Prime Minister Theresa May will not be able to begin talks on a final Brexit deal until the U.K. has agreed how much money it will pay to leave the European Union and resolved border issues, Maltese Premier Joseph Muscat said.
The 27 remaining members of the EU are taking a three-tier approach to exit talks with Britain, Muscat said on Friday in a BBC Radio interview. The U.K. will firstly have to agree to a departure payment to the bloc, before settling its EU border arrangements, especially those surrounding the boundary between the U.K. and the Republic of Ireland, he said.
“Only after those two areas have been resolved, that third negotiation will start –which is what type of new relationship will there be between the U.K. and the European Union,” Muscat said. “There will not be a situation where the U.K. will have a better deal than it does now — it simply cannot be.”
Malta will assume the rotating presidency of the Council of the EU in 2017, when Brexit talks are due to begin. Muscat’s comments shed new light on the hard-line approach being taken in European capitals ahead of formal Brexit talks, which May says she wants to begin by the end of March.
They echo a report from Sky News on Friday that Michel Barnier, the EU’s chief Brexit negotiator, will not begin talks on the final trade deal between Britain and Brussels until “pending issues” relating to borders and budget payments are settled, and a transitional plan has been signed.
The stance is likely to disappoint British ministers who want to hold talks on the future trade deal with the EU at the same time as negotiating the fine details of exit from the bloc.

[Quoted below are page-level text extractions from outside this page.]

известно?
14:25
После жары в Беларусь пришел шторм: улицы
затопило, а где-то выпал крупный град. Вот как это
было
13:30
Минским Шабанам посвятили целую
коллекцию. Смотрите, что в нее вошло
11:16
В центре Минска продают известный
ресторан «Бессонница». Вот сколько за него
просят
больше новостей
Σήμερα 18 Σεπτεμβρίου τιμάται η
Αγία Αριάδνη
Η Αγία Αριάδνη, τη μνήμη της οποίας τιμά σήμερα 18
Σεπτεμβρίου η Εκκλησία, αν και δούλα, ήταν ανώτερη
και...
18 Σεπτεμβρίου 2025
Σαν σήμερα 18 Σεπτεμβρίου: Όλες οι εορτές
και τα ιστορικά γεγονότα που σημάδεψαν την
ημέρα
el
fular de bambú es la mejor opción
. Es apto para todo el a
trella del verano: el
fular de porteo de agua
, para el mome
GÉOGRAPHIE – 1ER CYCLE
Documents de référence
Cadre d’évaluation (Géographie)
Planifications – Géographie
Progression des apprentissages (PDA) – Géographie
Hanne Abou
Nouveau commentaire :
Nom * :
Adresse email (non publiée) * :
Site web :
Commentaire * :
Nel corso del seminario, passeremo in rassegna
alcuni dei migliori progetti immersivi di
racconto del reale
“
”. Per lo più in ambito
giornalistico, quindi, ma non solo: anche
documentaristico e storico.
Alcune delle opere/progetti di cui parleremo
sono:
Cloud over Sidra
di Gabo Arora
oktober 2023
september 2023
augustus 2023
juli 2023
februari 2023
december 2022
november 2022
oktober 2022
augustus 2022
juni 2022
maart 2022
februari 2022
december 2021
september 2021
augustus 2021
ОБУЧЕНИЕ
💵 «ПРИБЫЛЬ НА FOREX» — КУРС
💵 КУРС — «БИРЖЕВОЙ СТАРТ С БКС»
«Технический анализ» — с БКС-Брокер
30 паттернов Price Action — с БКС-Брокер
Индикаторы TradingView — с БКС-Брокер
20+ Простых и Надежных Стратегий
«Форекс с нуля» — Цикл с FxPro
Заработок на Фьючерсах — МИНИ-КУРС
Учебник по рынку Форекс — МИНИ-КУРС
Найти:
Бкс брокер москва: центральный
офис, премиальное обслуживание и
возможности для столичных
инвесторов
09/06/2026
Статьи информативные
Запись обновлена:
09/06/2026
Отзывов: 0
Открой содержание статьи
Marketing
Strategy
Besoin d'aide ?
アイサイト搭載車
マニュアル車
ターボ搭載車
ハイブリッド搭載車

Some business leaders are likely to welcome the suggestion that the EU wants a transitional deal, in order to avoid what has been described as a “cliff-edge” Brexit where the U.K. leaves the bloc with no new trading arrangements in place.
Delays Possible
Muscat dismissed claims by U.K. Foreign Secretary Boris Johnson that Britain could keep full access to the single market while ending free movement of people from the EU into Britain.
“I could in theory win the 100-meter Olympic race,” Muscat told the BBC. “It’s just not happening. There is absolutely no bluffing from the European side.”
The Maltese premier also warned that May’s proposed timetable for Brexit, with two years of talks starting in March, could be thrown off course. The European Parliament could block any Brexit deal in a show of strength because the timing of an agreement would be so close to the European Parliament elections in 2019, he said.
“There is a clear and present danger of anything that we would have done, to be scuttled at the very end of the process: for Parliament to veto it,” he said.
Reversible Brexit
Muscat’s warnings came after two former U.K. prime ministers suggested the Brexit vote could be reversed.
“It can be stopped if the British people decide that, having seen what it means, the pain-gain, cost-benefit analysis doesn’t stack up,” Tony Blair told the New Statesman magazine.
John Major, the Conservative premier who preceded Blair, said the country’s fate must not be dictated by the “tyranny of the majority”, The Times said on Friday.
The former prime minister told guests at a private dinner in Westminster that there was a “perfectly credible case” for a second referendum, according to the paper.